I don't pretend that I am a perfect owner and I have made lots of mistakes with them in the past but my piggies are usually in their indoor C+C cage with lots of hay and fresh veggies to eat, lots of tunnels and toys for chewing etc.
Over the weekend they were in the cage which is 100cmx50cm approx and I know that there were three of them in there but even with twice daily spot cleaning the cage was absolutely disgusting this evening when I moved them back to their proper house. 
It just makes me sad to think of even a pair of piggies in a cage that size yet it's still marketed as a 'spacious'  starter cage that's suitable for rabbits or guinea pigs. It boggles my mind to imagine it being used as a permanent home, no matter how often they are out of the cage during the day.
I hope this doesn't offend anyone here and I do realise that sometimes people have to do the best with whatever cages/enclosures that they have, it's more that I'm angry that they are permitted to be sold under false pretences I suppose.


----------



## Cherpi (Nov 19, 2010)

I've got one of my males in a 100x50cm outdoor hutch because he's fallen out with my other male and it is too small for him but I didn't have a back up plan for if they fell out and can't afford a hutch for him, but he gets cleaned out more than the others and seems happy, but I know exactly how you feel, it's disgusting and its the same with all animals, hamsters in those 30x30cm cages constantly bar chewing and mutilating themselves out of boredom.
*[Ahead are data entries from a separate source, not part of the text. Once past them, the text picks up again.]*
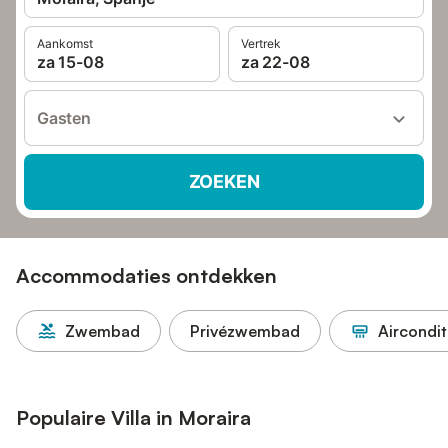
Aankomst
Vertrek
za 15-08
za 22-08
Gasten
ZOEKEN
Accommodaties ontdekken
Zwembad
Privézwembad
Aircondit
Populaire Villa in Moraira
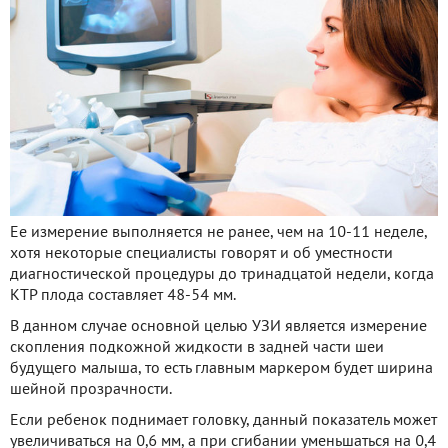
Ее измерение выполняется не ранее, чем на 10-11 неделе,
хотя некоторые специалисты говорят и об уместности
диагностической процедуры до тринадцатой недели, когда
КТР плода составляет 48-54 мм.
В данном случае основной целью УЗИ является измерение
скопления подкожной жидкости в задней части шеи
будущего малыша, то есть главным маркером будет ширина
шейной прозрачности.
Если ребенок поднимает головку, данный показатель может
увеличиваться на 0,6 мм, а при сгибании уменьшаться на 0,4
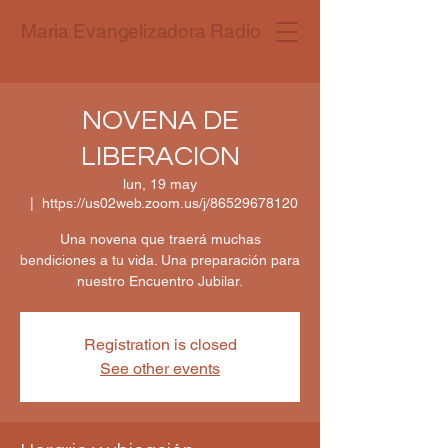
Maria Evangelizadora Radio
NOVENA DE
LIBERACION
lun, 19 may
  |  
https://us02web.zoom.us/j/86529678120
Una novena que traerá muchas
bendiciones a tu vida. Una preparación para
nuestro Encuentro Jubilar.
Registration is closed
See other events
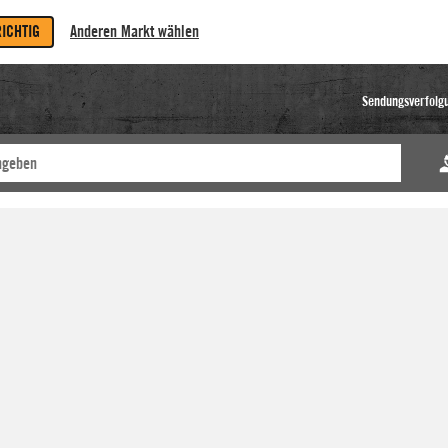
RICHTIG
Anderen Markt wählen
Sendungsverfolg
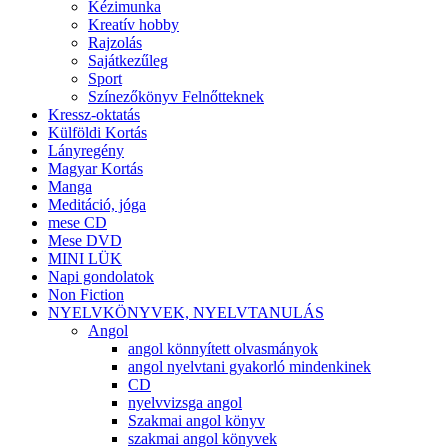
Kézimunka
Kreatív hobby
Rajzolás
Sajátkezűleg
Sport
Színezőkönyv Felnőtteknek
Kressz-oktatás
Külföldi Kortás
Lányregény
Magyar Kortás
Manga
Meditáció, jóga
mese CD
Mese DVD
MINI LÜK
Napi gondolatok
Non Fiction
NYELVKÖNYVEK, NYELVTANULÁS
Angol
angol könnyített olvasmányok
angol nyelvtani gyakorló mindenkinek
CD
nyelvvizsga angol
Szakmai angol könyv
szakmai angol könyvek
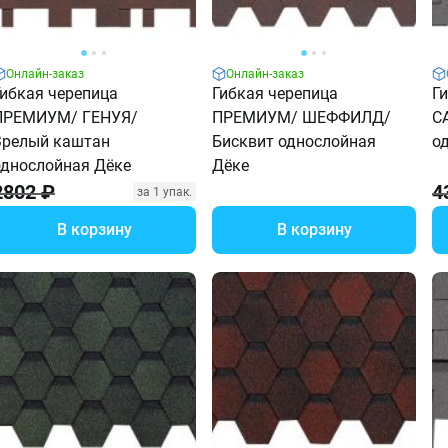
Онлайн-заказ
Онлайн-заказ
Гибкая черепица
Гибкая черепица
Г
ПРЕМИУМ/ ГЕНУЯ/
ПРЕМИУМ/ ШЕФФИЛД/
С
Зрелый каштан
Бисквит однослойная
о
однослойная Дёке
Дёке
2802 ₽
4
за 1 упак.
В корзину
В корзину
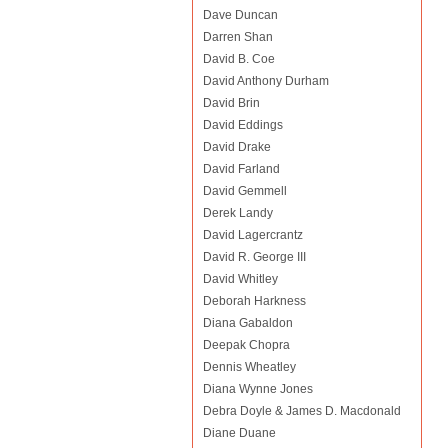
Dave Duncan
Darren Shan
David B. Coe
David Anthony Durham
David Brin
David Eddings
David Drake
David Farland
David Gemmell
Derek Landy
David Lagercrantz
David R. George III
David Whitley
Deborah Harkness
Diana Gabaldon
Deepak Chopra
Dennis Wheatley
Diana Wynne Jones
Debra Doyle & James D. Macdonald
Diane Duane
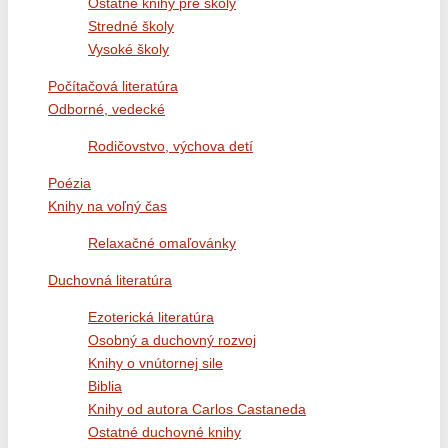
Ostatné knihy pre školy
Stredné školy
Vysoké školy
Počítačová literatúra
Odborné, vedecké
Rodičovstvo, výchova detí
Poézia
Knihy na voľný čas
Relaxačné omaľovánky
Duchovná literatúra
Ezoterická literatúra
Osobný a duchovný rozvoj
Knihy o vnútornej sile
Biblia
Knihy od autora Carlos Castaneda
Ostatné duchovné knihy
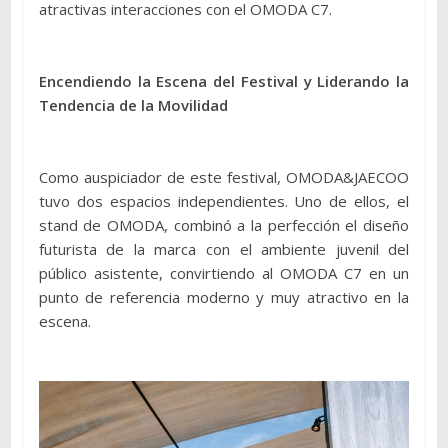
atractivas interacciones con el OMODA C7.
Encendiendo la Escena del Festival y Liderando la
Tendencia de la Movilidad
Como auspiciador de este festival, OMODA&JAECOO
tuvo dos espacios independientes. Uno de ellos, el
stand de OMODA, combinó a la perfección el diseño
futurista de la marca con el ambiente juvenil del
público asistente, convirtiendo al OMODA C7 en un
punto de referencia moderno y muy atractivo en la
escena.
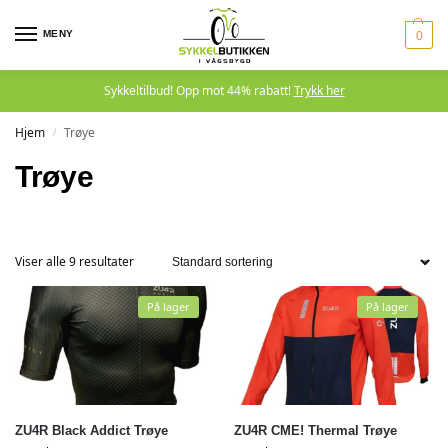
MENY
0
Sykkeltilbud! Opp mot 44% rabatt!
Trykk her
Hjem
Trøye
/
Trøye
Viser alle 9 resultater
På lager
På lager
ZU4R Black Addict Trøye
ZU4R CME! Thermal Trøye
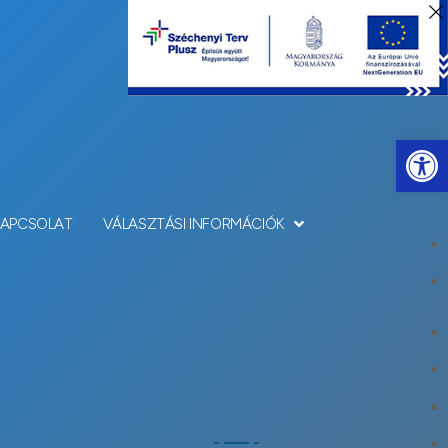
Eszkö
KAPCSOLAT
VÁLASZTÁSI INFORMÁCIÓK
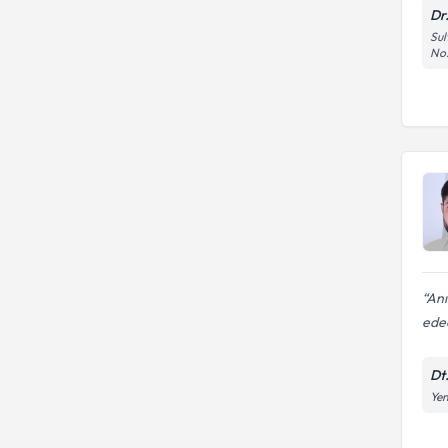
Dr
Sul
No:
Anı
edec
Dt.
Yen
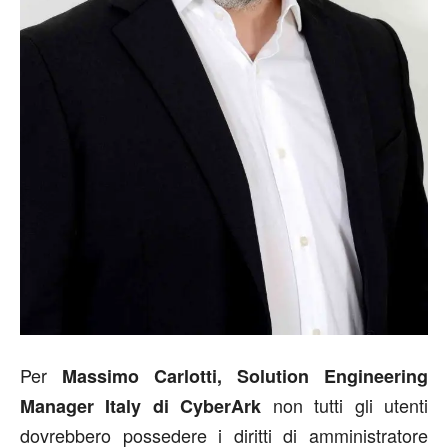
Per
Massimo Carlotti, Solution Engineering
non tutti gli utenti
Manager Italy di CyberArk
dovrebbero possedere i diritti di amministratore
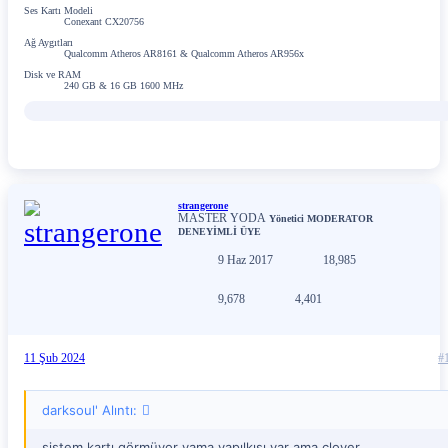
Ses Kartı Modeli
Conexant CX20756
Ağ Aygıtları
Qualcomm Atheros AR8161 & Qualcomm Atheros AR956x
Disk ve RAM
240 GB & 16 GB 1600 MHz
strangerone
MASTER YODA
Yönetici
MODERATOR
DENEYİMLİ ÜYE
9 Haz 2017
18,985
9,678
4,401
11 Şub 2024
#
darksoul' Alıntı:
sistem kartı görmüyor yama yapılkışı var ama clover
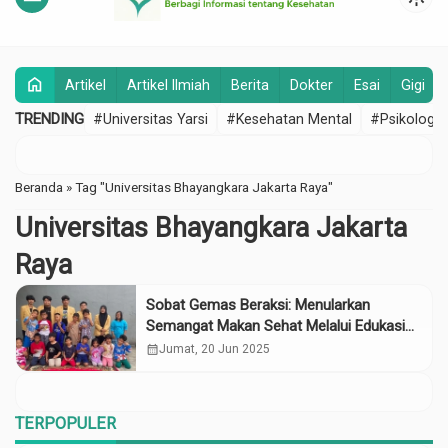
home
Artikel
Artikel Ilmiah
Berita
Dokter
Esai
Gigi
TRENDING
#Universitas Yarsi
#Kesehatan Mental
#Psikologi
Beranda
»
Tag "Universitas Bhayangkara Jakarta Raya"
Universitas Bhayangkara Jakarta
Raya
Sobat Gemas Beraksi: Menularkan
Semangat Makan Sehat Melalui Edukasi
Kreatif
calendar_month
Jumat, 20 Jun 2025
TERPOPULER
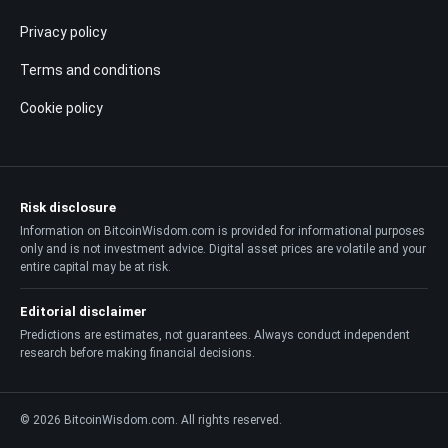
Privacy policy
Terms and conditions
Cookie policy
Risk disclosure
Information on BitcoinWisdom.com is provided for informational purposes
only and is not investment advice. Digital asset prices are volatile and your
entire capital may be at risk.
Editorial disclaimer
Predictions are estimates, not guarantees. Always conduct independent
research before making financial decisions.
© 2026 BitcoinWisdom.com. All rights reserved.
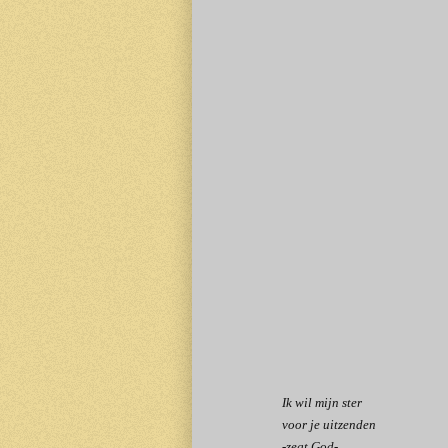
Ik wil mijn ster
voor je uitzenden
-zegt God-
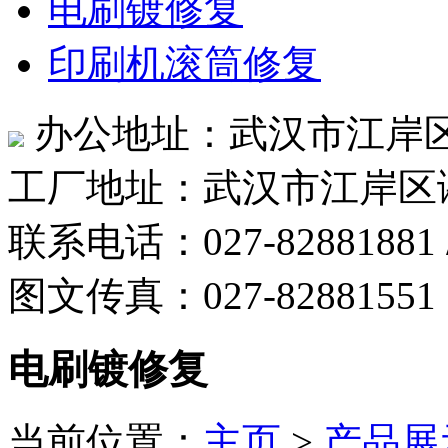
电刷镀修复
印刷机滚筒修复
办公地址：武汉市江岸区
工厂地址：武汉市江岸区
联系电话：027-82881881 /
图文传真：027-82881551
电刷镀修复
当前位置：
主页
>
产品展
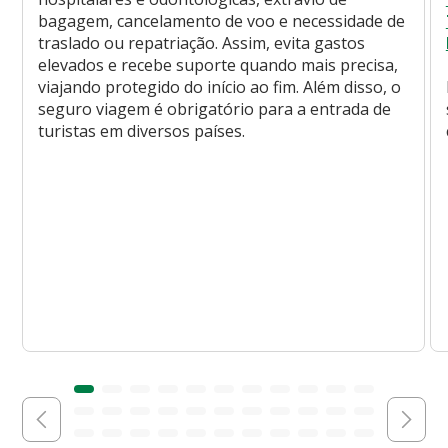
bagagem, cancelamento de voo e necessidade de
traslado ou repatriação. Assim, evita gastos
elevados e recebe suporte quando mais precisa,
viajando protegido do início ao fim. Além disso, o
seguro viagem é obrigatório para a entrada de
turistas em diversos países.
I just wish there was better education i I'm honest, and it isnt even just big pet chains that push them cages because most of [email protected] cages aren't the worst, theres a pet shop near me which sells 80x50cm cages as a bundle with a guinea pig and accessories, it makes me so upset as people actually buy them and its basically animal cruelty because if the owner doesn't know that that's too small I doubt they are giving the guinea pig much time outside the cage...


----------